_PROBLEM TO WORK ON_. From the entries that follow, reproduce exactly and only the lines from the line with "#### Test the Installation via Postgres" to the line with "## Software Configuration", endpoints included.

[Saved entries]
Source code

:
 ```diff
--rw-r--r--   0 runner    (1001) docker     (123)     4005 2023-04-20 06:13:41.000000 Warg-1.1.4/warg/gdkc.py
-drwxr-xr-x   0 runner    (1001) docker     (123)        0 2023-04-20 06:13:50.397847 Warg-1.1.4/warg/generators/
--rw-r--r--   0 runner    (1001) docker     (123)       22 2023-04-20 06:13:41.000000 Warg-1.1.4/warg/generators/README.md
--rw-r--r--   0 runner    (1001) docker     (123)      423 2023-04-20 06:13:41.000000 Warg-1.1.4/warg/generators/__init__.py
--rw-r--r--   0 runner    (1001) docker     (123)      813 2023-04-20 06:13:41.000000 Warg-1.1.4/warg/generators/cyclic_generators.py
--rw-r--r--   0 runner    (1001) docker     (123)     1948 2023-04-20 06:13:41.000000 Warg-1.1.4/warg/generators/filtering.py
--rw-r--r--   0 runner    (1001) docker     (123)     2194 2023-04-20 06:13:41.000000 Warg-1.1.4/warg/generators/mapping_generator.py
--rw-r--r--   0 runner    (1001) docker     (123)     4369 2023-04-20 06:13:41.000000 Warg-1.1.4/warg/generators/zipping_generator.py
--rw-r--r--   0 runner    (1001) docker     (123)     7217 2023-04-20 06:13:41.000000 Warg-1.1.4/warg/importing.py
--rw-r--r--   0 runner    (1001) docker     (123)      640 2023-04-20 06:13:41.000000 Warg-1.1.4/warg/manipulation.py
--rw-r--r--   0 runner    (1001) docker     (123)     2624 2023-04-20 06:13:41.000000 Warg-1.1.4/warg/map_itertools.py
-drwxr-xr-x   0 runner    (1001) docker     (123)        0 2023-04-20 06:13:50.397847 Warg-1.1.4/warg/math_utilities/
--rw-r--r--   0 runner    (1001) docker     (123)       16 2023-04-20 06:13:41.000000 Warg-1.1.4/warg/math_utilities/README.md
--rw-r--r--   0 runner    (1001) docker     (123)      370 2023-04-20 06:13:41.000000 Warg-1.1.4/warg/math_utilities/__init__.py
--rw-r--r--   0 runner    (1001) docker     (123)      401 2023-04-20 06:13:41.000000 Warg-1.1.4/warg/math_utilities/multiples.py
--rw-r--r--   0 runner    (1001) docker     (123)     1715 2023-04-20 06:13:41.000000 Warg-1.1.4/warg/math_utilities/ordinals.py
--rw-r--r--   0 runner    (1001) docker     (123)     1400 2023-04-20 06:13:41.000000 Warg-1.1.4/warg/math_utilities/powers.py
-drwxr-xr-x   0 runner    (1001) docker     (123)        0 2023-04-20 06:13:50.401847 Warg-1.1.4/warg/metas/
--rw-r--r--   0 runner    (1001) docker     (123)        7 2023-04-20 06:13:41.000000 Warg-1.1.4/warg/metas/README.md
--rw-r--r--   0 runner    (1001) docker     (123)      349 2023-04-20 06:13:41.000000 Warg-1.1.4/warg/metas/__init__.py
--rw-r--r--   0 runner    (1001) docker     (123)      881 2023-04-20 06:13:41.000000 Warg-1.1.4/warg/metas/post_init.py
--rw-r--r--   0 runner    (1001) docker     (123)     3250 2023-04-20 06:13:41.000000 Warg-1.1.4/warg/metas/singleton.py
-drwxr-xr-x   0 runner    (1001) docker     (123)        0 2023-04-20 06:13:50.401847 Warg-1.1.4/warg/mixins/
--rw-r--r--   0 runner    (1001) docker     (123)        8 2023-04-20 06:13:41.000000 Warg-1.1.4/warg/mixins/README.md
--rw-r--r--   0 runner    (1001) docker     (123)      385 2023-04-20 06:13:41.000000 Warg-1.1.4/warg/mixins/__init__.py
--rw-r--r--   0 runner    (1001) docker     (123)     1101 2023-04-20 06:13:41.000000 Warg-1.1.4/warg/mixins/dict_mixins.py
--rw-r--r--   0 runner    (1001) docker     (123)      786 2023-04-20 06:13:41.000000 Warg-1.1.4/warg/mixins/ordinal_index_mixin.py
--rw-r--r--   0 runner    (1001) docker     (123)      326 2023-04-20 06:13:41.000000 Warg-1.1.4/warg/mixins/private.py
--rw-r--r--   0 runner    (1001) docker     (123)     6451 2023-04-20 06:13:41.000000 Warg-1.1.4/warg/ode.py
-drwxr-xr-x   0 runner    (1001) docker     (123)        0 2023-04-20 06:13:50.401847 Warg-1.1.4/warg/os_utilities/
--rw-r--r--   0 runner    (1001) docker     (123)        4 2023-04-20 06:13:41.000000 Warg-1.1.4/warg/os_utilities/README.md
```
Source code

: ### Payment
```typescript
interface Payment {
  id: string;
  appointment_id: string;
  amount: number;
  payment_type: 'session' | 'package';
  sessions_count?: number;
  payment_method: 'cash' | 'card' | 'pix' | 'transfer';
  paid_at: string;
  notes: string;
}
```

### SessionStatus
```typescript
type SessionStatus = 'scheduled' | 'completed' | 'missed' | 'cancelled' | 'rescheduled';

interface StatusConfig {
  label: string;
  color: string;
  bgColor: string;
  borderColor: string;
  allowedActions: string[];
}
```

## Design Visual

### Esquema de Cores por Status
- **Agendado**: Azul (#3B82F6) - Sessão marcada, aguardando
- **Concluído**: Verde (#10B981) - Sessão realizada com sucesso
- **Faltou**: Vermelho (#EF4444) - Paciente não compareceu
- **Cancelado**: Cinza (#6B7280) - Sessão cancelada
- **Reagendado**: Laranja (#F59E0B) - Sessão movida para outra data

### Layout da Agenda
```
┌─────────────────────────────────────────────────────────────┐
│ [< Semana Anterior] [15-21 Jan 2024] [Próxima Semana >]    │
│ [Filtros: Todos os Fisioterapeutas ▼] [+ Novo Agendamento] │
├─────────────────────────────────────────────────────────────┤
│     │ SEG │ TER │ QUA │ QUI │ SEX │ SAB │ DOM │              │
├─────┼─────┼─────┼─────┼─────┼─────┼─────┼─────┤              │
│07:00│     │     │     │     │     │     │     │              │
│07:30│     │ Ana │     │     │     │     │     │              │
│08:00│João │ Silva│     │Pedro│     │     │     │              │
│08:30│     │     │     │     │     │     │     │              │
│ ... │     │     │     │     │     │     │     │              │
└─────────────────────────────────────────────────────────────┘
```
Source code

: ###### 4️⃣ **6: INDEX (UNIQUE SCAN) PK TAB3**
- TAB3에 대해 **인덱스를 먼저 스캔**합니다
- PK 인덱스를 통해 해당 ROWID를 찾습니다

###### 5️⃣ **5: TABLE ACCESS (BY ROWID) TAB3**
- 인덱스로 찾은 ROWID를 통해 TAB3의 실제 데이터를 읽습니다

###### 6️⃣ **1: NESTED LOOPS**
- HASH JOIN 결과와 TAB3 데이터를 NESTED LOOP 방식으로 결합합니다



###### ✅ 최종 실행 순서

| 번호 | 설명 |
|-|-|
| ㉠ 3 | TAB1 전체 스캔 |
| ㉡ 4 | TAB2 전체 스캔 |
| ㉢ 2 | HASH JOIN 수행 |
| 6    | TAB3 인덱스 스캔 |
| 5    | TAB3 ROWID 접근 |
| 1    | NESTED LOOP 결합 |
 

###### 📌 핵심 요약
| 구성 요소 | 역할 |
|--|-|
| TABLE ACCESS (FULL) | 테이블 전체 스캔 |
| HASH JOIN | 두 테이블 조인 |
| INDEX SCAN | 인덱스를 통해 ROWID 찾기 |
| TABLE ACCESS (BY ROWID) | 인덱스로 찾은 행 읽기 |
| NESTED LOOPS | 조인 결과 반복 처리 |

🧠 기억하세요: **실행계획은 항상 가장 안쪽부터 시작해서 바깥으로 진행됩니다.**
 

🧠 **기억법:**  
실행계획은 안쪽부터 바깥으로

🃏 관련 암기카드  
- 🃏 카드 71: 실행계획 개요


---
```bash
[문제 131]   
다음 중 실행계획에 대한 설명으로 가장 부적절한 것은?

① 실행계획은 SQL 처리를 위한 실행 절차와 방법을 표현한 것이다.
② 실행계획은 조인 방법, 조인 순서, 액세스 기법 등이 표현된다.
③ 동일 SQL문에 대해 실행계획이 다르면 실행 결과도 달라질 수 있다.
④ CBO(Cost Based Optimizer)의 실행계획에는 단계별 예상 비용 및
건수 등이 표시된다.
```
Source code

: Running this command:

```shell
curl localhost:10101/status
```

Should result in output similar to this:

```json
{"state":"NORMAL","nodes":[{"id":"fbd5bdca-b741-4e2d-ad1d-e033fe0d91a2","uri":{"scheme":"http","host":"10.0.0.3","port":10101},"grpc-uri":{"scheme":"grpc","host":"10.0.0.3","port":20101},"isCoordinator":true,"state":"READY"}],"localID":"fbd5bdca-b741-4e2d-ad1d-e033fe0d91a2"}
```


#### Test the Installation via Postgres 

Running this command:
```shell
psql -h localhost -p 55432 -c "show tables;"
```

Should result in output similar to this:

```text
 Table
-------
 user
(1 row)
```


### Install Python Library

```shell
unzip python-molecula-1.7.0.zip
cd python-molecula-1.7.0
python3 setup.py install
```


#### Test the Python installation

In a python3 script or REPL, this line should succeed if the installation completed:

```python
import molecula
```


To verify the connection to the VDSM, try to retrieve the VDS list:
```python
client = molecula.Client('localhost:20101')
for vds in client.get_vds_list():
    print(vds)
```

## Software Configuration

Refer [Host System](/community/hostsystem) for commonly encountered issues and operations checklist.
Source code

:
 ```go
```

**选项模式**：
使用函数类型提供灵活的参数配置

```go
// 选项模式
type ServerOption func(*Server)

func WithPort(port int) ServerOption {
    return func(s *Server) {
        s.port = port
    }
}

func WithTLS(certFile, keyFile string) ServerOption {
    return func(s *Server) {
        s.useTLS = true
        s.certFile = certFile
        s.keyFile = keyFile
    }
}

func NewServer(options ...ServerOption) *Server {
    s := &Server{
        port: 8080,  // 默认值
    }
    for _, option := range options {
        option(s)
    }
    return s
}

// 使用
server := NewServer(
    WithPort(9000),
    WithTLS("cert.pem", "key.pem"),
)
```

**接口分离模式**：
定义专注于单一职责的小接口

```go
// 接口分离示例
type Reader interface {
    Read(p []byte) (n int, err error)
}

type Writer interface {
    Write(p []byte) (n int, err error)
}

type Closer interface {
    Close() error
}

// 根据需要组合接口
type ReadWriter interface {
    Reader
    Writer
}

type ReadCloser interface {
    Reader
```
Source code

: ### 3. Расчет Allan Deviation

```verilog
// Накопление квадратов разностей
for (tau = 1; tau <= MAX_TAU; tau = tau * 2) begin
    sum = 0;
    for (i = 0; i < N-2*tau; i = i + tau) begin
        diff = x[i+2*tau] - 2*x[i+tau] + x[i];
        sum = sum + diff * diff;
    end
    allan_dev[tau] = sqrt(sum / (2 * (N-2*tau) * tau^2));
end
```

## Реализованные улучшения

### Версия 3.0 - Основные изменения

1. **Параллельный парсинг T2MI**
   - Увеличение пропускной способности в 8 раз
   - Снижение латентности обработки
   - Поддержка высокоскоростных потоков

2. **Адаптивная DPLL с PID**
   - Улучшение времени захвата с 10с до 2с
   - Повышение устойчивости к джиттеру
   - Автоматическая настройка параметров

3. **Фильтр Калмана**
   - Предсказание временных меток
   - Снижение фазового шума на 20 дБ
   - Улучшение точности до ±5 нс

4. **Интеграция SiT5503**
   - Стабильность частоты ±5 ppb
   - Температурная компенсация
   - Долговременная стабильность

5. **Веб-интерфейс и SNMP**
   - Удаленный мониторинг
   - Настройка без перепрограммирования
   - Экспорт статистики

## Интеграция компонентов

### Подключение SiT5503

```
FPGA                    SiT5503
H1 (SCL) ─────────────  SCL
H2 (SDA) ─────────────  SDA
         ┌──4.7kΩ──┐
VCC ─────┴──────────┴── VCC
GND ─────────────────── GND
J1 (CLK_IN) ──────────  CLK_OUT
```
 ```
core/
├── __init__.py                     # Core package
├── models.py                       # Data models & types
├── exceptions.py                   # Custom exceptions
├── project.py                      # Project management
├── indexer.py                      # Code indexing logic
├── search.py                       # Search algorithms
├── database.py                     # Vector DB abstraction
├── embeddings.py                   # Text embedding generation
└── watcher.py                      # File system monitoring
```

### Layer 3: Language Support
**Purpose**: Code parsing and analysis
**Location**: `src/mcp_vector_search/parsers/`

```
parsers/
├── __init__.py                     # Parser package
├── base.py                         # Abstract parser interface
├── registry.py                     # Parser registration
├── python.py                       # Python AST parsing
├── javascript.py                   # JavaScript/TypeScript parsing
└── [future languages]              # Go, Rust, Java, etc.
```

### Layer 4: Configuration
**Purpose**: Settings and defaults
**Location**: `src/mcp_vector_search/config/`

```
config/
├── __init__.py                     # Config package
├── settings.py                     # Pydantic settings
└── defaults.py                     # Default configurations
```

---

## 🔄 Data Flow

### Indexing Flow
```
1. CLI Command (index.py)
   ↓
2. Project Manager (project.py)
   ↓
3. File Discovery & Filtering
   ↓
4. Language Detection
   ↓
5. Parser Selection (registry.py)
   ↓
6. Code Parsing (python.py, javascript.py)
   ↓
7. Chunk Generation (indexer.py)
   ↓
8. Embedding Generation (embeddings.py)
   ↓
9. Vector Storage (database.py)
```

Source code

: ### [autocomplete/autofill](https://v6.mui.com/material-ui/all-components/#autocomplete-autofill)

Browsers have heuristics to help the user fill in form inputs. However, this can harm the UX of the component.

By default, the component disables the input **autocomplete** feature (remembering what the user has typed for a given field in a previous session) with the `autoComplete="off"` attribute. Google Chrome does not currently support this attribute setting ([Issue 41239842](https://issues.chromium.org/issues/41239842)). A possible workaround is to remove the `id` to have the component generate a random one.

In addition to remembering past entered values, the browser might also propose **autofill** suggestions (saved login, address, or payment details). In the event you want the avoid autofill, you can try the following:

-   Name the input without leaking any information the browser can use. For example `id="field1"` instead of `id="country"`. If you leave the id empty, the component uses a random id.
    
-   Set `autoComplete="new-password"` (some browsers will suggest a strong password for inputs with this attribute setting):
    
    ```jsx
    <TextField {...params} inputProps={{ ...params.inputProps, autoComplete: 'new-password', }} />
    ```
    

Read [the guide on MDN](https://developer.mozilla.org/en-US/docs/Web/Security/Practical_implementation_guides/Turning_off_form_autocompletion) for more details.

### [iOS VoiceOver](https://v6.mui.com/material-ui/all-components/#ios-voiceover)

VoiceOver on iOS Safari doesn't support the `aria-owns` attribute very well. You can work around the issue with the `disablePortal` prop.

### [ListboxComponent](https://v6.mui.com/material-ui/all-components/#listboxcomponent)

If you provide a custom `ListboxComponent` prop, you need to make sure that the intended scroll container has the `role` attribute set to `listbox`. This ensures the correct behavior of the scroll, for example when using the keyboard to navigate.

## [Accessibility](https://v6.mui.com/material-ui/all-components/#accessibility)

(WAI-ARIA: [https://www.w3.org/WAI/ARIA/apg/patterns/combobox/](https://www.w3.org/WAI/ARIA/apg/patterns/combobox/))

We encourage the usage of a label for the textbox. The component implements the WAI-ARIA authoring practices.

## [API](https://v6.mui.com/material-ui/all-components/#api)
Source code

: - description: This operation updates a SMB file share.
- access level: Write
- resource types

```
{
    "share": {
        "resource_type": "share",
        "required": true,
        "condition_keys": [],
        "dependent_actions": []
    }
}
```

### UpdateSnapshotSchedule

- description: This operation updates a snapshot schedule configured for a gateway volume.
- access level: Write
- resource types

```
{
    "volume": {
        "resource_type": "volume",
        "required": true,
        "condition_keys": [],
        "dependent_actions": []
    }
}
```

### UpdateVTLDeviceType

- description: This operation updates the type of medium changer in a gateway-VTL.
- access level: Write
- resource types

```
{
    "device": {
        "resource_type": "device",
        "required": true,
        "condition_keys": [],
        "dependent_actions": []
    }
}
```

_EXERCISE ANSWER_.
#### Test the Installation via Postgres 

Running this command:
```shell
psql -h localhost -p 55432 -c "show tables;"
```

Should result in output similar to this:

```text
 Table
-------
 user
(1 row)
```


### Install Python Library

```shell
unzip python-molecula-1.7.0.zip
cd python-molecula-1.7.0
python3 setup.py install
```


#### Test the Python installation

In a python3 script or REPL, this line should succeed if the installation completed:

```python
import molecula
```


To verify the connection to the VDSM, try to retrieve the VDS list:
```python
client = molecula.Client('localhost:20101')
for vds in client.get_vds_list():
    print(vds)
```

## Software Configuration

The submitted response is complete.